We further investigated the consistency of metagenome prediction tools and metagenome sequencing by examining how many genes were missed or incorrectly detected by metagenome prediction tools. For some datasets, such as the Human_KW dataset, metagenome prediction tools failed to predict many genes that were detected by metagenome sequencing (Table S2). For other datasets, such as the soil datasets, many genes predicted were not detected in metagenome sequencing and there were also many genes seen in metagenome sequencing but not in metagenome prediction tools (Table S2). For the chicken dataset with an average metagenome sequencing depth of 31 million reads/sample and the gorilla dataset of 27 million reads/sample, 39.5% and 36.9% of predicted genes could not be detected by metagenome sequencing. In addition, the metagenome sequencing of the Human_KW dataset with an average sequencing depth of 10 million reads/sample detected 13,880 genes and metagenome prediction tools missed 59.1% of them.
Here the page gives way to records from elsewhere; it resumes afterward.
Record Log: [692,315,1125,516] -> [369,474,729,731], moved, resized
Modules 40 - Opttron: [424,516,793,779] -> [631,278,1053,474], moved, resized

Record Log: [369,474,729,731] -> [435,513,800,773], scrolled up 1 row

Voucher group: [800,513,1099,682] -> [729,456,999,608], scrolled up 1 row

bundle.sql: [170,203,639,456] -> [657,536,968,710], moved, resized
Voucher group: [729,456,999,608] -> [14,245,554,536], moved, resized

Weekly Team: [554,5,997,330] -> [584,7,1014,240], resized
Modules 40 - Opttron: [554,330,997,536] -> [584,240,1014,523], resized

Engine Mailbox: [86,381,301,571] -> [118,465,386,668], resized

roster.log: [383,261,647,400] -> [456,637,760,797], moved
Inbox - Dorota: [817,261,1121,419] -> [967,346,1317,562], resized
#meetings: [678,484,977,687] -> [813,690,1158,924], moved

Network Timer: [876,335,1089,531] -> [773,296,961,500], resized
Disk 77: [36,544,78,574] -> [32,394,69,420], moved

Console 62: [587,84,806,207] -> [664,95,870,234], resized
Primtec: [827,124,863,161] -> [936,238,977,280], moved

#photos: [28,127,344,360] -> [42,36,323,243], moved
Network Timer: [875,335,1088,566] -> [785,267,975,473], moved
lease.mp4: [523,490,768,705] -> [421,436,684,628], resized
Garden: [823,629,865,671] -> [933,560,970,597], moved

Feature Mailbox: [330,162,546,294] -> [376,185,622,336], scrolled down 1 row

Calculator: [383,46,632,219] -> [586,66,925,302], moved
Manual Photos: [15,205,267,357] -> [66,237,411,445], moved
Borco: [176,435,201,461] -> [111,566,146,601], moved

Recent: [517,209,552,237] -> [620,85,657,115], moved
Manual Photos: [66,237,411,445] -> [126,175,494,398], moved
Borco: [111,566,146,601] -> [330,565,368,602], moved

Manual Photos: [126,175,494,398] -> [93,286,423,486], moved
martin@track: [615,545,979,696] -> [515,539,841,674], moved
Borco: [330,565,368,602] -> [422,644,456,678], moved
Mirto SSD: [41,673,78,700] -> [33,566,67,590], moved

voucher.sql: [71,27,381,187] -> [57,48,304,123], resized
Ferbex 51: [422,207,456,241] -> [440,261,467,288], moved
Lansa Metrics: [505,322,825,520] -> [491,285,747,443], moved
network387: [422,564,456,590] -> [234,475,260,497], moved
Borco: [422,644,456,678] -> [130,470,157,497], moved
Metagenome prediction tools performs differently for different functional categories
We next investigated the discrepancy between metagenome prediction tools and metagenome sequencing for inference in different functional categories (Fig. 5, Fig. S2-4). When comparing the inference from metagenome prediction tools to inference from metagenome sequencing, some functional categories performed better than others in the human gut samples, including those related with genetic information processing such as Replication and repair, Translation, Folding, sorting and degradation, and metabolism related functions including Glycan biosynthesis and metabolism, Nucleotide metabolism and Amino acid metabolism. Some functional categories performed less well, including Biosynthesis of other secondary metabolites, Xenobiotics biodegradation and metabolism, and functions related with Environmental information processing and Signaling and cellular processes, such as Signal transduction, Membrane transport and cell growth and death. For the genes only detected by one method, most of the genes missed by metagenome prediction tools belong to Signal transduction, Signaling molecules and interaction, and functions related with Genetic information processing, while metabolism-related functions were more likely to be predicted (Fig. S3 and Table S3c). Among the genes predicted by metagenome prediction tools but not detected by metagenome sequencing, most of them belong to Signaling molecules and interaction, Metabolism of terpenoids and polyketides and Xenobiotics biodegradation and metabolism (Fig. S4 and Table S3d).